--- THE INPUT Enclosed Below ---

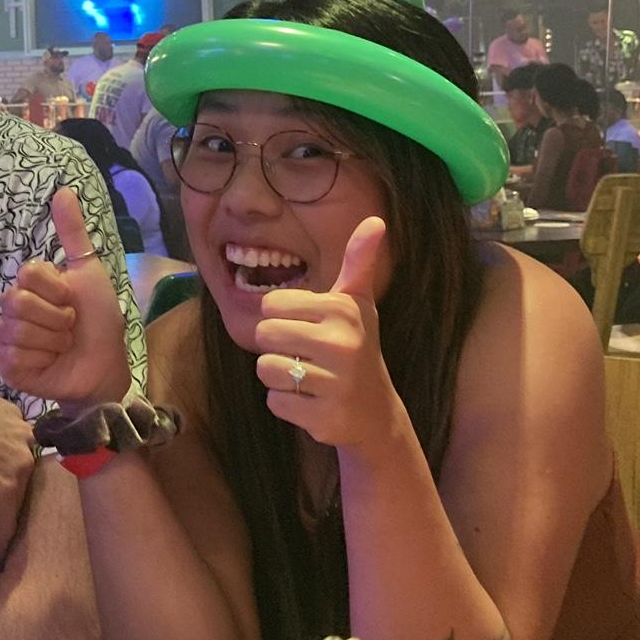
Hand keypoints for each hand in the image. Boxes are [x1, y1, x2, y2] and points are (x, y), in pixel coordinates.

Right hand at [0, 187, 131, 413]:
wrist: (106, 366)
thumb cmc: (99, 320)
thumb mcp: (89, 272)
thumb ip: (73, 232)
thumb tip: (64, 189)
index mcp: (32, 284)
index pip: (28, 273)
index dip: (56, 289)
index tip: (72, 300)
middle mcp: (14, 308)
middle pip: (17, 301)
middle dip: (55, 317)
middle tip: (69, 326)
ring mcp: (7, 337)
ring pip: (18, 330)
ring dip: (51, 341)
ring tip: (62, 346)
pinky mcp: (7, 365)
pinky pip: (14, 356)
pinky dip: (41, 360)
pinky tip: (51, 362)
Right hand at [0, 375, 36, 568]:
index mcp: (11, 413)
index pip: (16, 442)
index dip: (4, 459)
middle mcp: (22, 438)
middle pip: (23, 468)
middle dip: (10, 484)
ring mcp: (17, 467)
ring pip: (17, 498)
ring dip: (6, 514)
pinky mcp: (3, 494)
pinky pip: (5, 525)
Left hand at [253, 218, 402, 452]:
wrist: (375, 412)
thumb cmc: (357, 346)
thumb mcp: (358, 303)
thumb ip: (359, 262)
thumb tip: (376, 220)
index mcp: (342, 310)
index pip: (269, 304)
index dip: (281, 317)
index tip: (308, 327)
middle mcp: (342, 344)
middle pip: (264, 335)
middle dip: (277, 347)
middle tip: (307, 355)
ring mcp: (336, 385)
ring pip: (266, 369)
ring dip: (280, 377)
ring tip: (309, 378)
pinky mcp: (325, 419)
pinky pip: (275, 403)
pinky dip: (287, 405)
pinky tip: (313, 402)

--- End of Enclosed THE INPUT ---

_EXERCISE REQUIREMENTS_
Give back each line above verbatim, dropping every picture.

_OUTPUT OF THE EXERCISE_
Hand keypoints for each hand in the image. Boxes are [x1, y1, x2, y2] and points are (x, y), in pixel coordinates.

Right hand at [0, 187, 131, 413]:
wrist: (106, 366)
thumb cmc: (99, 320)
thumb mcp: (89, 272)
thumb ip: (73, 232)
thumb tip: (64, 189)
index mcp: (32, 284)
index pip: (28, 273)
index dip: (56, 289)
index tip: (72, 300)
middle mcp: (14, 308)
middle pip: (17, 301)
middle dip: (55, 317)
middle tip: (69, 326)
ring mcp: (7, 337)
ring pip: (18, 330)
ring dip: (51, 341)
ring tip: (62, 346)
pinky mcp: (7, 365)
pinky pip: (14, 356)
pinky dip: (41, 360)
pinky tip: (51, 362)
Right hand at [0, 375, 36, 568]:
index mcp: (11, 413)
index pip: (16, 442)
index dip: (4, 459)
middle mcp: (22, 438)
middle pip: (23, 468)
middle dip: (10, 484)
ring mcp: (17, 467)
ring pip: (17, 498)
ring dip: (6, 514)
pinky mcp: (3, 494)
pinky pip: (5, 525)
Left hand at [253, 218, 402, 452]:
wrist: (375, 412)
thumb cmc: (357, 346)
thumb mcp: (358, 303)
thumb ip: (359, 262)
thumb tip: (376, 220)
index mcp: (342, 310)
index pip: (269, 304)
index dip: (281, 317)
index tip: (308, 327)
middle mcp: (342, 344)
middle pip: (264, 335)
middle dip: (277, 347)
middle tip: (307, 355)
ring mcp: (336, 385)
ring pip: (266, 369)
ring dip: (280, 377)
ring tip: (309, 378)
pinky mcp: (325, 419)
pinky pip: (275, 403)
pinky dip: (287, 405)
pinky tip: (313, 402)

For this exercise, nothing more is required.